OpenID probably uses redirects in general (http://www.merchantos.com/makebeta/php/single-sign-on-with-openid-and-google-part-1/), though I'm not sure about provider specifics. If we track redirects and consider them third parties -- which would require some extra mechanics -- then this would work just fine. (So going to digg.com --> redirect to clickthrough ad on ads.google.com --> click back to digg.com would maintain a first party context of digg.com throughout. If we didn't, those clickthrough ads would be first parties, and could track the user across sites. So doing this is good all around.)

Note that Opera does something interesting here: by default, they consider redirects to be "unverified transactions", which are considered third party. Link clicks are verified transactions -- first party. This is actually part of RFC2965 (http://www.faqs.org/rfcs/rfc2965.html) section 3.3.6: "A transaction is verifiable if the user, or a user-designated agent, has the option to review the request-URI prior to its use in the transaction." In Opera, with "automatic redirection" turned off, I believe this means that redirects throw a page which says "this is a redirect to http://foo.com, continue?" or somesuch. Clicking that link then makes the transaction verified, and the cookies are first party.

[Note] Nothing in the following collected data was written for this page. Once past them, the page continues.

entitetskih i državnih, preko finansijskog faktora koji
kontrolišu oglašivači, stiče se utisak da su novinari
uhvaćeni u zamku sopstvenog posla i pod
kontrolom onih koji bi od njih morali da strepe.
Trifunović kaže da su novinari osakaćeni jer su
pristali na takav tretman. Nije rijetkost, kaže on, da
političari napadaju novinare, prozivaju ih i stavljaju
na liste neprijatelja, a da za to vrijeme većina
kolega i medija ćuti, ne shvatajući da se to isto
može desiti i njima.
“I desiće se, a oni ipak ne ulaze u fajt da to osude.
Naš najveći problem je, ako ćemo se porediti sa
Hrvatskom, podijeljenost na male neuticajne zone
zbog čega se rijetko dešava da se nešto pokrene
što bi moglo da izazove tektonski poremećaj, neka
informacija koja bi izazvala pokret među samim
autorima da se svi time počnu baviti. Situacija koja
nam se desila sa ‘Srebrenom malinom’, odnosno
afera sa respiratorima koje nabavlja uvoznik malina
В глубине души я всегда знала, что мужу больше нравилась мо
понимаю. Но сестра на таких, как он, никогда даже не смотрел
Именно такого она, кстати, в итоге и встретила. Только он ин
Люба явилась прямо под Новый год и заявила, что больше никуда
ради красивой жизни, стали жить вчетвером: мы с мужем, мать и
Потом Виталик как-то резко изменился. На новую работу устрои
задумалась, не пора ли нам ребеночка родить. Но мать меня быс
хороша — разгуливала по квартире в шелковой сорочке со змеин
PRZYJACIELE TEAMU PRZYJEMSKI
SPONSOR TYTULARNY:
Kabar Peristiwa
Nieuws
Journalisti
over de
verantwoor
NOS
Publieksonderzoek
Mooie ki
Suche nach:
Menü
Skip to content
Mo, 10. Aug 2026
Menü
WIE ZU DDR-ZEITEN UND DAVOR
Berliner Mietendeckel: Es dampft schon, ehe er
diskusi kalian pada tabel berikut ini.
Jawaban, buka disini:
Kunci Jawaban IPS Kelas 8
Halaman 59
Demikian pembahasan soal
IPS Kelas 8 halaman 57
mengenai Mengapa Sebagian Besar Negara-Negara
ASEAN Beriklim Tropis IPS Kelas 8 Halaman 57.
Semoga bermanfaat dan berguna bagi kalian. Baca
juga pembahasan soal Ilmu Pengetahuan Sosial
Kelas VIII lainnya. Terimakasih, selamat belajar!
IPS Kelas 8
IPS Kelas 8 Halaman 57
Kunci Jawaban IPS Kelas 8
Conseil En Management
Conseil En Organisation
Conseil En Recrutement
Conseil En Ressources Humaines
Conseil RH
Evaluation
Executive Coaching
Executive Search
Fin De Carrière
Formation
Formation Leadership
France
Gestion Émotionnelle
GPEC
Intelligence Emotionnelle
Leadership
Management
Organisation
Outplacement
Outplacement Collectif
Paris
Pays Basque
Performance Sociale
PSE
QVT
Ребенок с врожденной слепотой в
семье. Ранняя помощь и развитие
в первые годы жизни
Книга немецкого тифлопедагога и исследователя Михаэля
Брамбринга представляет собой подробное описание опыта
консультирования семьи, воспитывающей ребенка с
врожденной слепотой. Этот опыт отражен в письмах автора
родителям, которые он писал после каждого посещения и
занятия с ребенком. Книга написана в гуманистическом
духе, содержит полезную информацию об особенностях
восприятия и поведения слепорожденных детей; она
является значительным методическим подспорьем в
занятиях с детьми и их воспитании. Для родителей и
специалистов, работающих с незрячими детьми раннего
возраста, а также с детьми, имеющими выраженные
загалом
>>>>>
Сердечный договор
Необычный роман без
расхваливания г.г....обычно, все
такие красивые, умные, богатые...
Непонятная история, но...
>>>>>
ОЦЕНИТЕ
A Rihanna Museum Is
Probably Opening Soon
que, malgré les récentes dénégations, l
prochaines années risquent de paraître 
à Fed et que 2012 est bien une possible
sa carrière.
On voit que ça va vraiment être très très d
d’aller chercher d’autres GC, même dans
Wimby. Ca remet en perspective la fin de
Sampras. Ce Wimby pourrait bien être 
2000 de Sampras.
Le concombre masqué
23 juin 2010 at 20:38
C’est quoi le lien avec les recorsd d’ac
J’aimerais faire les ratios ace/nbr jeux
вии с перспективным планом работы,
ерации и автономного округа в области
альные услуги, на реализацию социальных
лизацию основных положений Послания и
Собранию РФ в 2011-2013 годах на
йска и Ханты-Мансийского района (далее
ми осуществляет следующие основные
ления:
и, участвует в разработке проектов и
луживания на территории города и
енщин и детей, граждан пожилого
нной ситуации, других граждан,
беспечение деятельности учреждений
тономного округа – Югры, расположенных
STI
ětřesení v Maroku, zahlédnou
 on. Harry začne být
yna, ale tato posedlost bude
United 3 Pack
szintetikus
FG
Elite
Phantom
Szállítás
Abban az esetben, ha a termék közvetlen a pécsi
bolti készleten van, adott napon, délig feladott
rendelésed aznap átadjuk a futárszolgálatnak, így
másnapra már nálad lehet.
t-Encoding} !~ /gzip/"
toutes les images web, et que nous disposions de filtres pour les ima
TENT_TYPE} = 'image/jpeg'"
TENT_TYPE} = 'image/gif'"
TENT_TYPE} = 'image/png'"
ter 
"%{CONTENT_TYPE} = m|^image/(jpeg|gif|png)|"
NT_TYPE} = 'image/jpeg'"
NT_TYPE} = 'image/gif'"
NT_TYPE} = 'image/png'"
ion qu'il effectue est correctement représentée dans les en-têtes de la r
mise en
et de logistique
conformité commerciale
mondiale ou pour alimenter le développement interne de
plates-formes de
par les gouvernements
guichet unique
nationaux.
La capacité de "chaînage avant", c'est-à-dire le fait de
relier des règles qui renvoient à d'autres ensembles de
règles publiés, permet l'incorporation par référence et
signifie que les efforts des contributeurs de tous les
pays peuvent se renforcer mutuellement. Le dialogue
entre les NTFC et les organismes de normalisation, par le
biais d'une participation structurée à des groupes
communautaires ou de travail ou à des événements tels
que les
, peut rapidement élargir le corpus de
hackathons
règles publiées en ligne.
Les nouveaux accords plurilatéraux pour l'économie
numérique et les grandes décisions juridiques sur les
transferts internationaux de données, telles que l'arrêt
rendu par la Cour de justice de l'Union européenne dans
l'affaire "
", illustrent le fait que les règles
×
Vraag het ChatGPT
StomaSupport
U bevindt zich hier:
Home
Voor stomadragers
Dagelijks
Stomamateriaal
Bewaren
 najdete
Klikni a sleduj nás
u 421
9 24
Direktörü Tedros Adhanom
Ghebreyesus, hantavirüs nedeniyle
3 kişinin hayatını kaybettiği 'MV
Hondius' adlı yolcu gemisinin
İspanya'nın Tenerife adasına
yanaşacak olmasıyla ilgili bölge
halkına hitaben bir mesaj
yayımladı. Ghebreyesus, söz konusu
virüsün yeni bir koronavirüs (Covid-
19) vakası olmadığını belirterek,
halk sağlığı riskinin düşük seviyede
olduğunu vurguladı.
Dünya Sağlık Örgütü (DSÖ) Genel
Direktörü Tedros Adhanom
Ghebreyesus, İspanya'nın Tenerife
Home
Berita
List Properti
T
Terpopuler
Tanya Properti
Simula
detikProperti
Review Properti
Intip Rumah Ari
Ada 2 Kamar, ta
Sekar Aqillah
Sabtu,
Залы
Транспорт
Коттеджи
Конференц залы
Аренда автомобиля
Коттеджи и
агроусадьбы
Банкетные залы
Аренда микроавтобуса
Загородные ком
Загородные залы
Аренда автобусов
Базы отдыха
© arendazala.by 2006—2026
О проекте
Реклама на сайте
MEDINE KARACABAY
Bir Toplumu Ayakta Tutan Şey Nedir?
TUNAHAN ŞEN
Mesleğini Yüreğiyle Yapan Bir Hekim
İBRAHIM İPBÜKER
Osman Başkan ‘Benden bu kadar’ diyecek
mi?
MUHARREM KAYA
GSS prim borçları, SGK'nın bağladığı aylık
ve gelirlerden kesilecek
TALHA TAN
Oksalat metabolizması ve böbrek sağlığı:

With that, I propose (where it is implied that the first party domain carries over, until reset):

1. Typing in the urlbar, loading bookmarks, other totally toplevel actions -- resets first party domain.
2. Link clicks (href tags) -- resets (but I'm not sure about this yet).
3. Setting document.location -- carries over first party domain. (It's hard to distinguish a user-initiated action that results in a document.location change vs. an automated change. So we have to go with carrying over here.)
4. Redirects -- carries over.
5. Popup windows -- carries over.

We might want to make link clicks carry over the first party. Rationale: a site that relies on an href click (to a third party) to perform a login operation, rather than using a redirect or document.location, needs that load to carry over the first party such that things work when redirected back. The downside is that long browsing sessions in a single tab, across multiple sites, will result in them all being considered third party. (And thus allow behavioral tracking during that tab lifetime.) Having it reset is probably a good tradeoff, since it's less surprising. But it would allow holes, e.g. where a site has a link targeted at ads.google.com which then redirects back to some content.

Implementation

Step 1: Make third party cookies persist for the session only, by default. (Can be disabled by a network.cookie.thirdparty.sessionOnly pref.) See bug 565475; patch up.

Step 2: Double-key cookies by (first party domain, setting domain). See bug 565965; patch in progress.

Step 3: Implement the first party carry-over rules described above, probably as a separate service such that localstorage etc. can use it.

Further Steps

Other services such as localstorage should use a set of policies consistent with the above.

Make the browser fingerprint more anonymous, by reducing the uniqueness of queryable information other than cookies. See Fingerprinting for details.